[Human pose keypoint data]
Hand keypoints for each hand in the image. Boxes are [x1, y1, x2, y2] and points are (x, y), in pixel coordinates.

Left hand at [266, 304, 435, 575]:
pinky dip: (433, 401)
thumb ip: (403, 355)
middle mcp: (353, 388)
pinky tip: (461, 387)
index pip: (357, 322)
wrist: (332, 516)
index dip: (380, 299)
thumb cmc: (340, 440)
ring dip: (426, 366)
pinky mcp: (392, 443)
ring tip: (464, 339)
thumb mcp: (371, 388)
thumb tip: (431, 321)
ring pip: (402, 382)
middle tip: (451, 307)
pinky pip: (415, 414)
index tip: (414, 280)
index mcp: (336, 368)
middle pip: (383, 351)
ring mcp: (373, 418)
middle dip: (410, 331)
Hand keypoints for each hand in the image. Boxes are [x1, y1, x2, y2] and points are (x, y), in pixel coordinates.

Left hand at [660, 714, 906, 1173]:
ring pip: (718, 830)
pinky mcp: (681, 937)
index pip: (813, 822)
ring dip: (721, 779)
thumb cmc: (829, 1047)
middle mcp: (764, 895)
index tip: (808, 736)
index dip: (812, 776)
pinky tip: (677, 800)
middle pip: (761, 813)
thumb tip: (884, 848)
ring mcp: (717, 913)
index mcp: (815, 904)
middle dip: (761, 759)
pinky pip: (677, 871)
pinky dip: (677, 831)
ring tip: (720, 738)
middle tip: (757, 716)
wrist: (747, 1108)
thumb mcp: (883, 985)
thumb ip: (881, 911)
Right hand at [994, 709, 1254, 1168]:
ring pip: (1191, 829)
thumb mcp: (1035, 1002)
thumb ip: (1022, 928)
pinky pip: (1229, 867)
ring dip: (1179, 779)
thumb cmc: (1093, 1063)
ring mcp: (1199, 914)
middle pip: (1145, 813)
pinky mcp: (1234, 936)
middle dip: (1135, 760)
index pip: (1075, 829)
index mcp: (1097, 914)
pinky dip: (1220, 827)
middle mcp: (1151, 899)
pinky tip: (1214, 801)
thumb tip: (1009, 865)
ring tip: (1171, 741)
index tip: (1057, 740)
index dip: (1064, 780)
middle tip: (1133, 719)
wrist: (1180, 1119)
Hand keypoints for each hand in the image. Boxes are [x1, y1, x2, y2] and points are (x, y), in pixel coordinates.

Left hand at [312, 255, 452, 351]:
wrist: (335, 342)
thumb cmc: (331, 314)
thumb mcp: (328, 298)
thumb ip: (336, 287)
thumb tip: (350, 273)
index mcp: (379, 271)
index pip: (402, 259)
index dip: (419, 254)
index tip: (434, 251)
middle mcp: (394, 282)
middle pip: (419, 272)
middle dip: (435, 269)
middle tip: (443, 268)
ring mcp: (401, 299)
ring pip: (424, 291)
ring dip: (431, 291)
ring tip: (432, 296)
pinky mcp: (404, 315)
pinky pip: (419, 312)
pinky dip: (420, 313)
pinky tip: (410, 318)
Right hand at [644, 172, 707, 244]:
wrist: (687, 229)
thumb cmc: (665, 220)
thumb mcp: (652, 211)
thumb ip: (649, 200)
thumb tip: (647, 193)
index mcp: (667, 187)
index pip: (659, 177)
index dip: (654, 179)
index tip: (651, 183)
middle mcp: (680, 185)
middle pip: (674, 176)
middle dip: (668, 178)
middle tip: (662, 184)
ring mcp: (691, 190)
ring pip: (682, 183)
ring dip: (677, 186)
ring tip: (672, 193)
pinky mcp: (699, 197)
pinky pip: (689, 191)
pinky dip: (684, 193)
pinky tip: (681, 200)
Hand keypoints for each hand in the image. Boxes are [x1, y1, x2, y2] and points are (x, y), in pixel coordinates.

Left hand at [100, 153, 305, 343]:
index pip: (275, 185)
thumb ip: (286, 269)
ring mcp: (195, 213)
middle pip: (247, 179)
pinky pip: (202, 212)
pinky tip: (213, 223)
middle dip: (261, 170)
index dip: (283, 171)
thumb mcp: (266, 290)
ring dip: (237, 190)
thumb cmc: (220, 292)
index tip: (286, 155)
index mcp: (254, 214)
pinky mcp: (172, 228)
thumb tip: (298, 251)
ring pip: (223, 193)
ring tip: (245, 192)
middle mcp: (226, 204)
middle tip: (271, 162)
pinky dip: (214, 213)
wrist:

● Exercise objective: The output should be exactly the lines above from the line containing "middle dip: (410, 331)" to the line containing "thumb mcp: (1035, 1002)", inclusive, with no other lines.

● Answer:
middle dip: (410, 331)
Hand keypoints for each hand in the image. Boxes are [x1, y1, x2, y2] and points are (x, y), in pixel coordinates.

Left hand at [660, 714, 906, 1173]:
ring pip: (718, 830)
pinky mcp: (681, 937)
index pip: (813, 822)
ring dip: (721, 779)
thumb cmc: (829, 1047)
middle mcp: (764, 895)
index tip: (808, 736)
index dip: (812, 776)
pinky tip: (677, 800)
middle pip: (761, 813)
thumb tip: (884, 848)
ring mcp: (717, 913)
index mcp: (815, 904)
middle dip: (761, 759)
pinky pip: (677, 871)
pinky dip: (677, 831)
ring tip: (720, 738)
middle tip: (757, 716)
wrist: (747, 1108)
thumb mcp: (883, 985)
thumb ip: (881, 911)
Right hand at [994, 709, 1254, 1168]:
ring pip: (1191, 829)
thumb mcp: (1035, 1002)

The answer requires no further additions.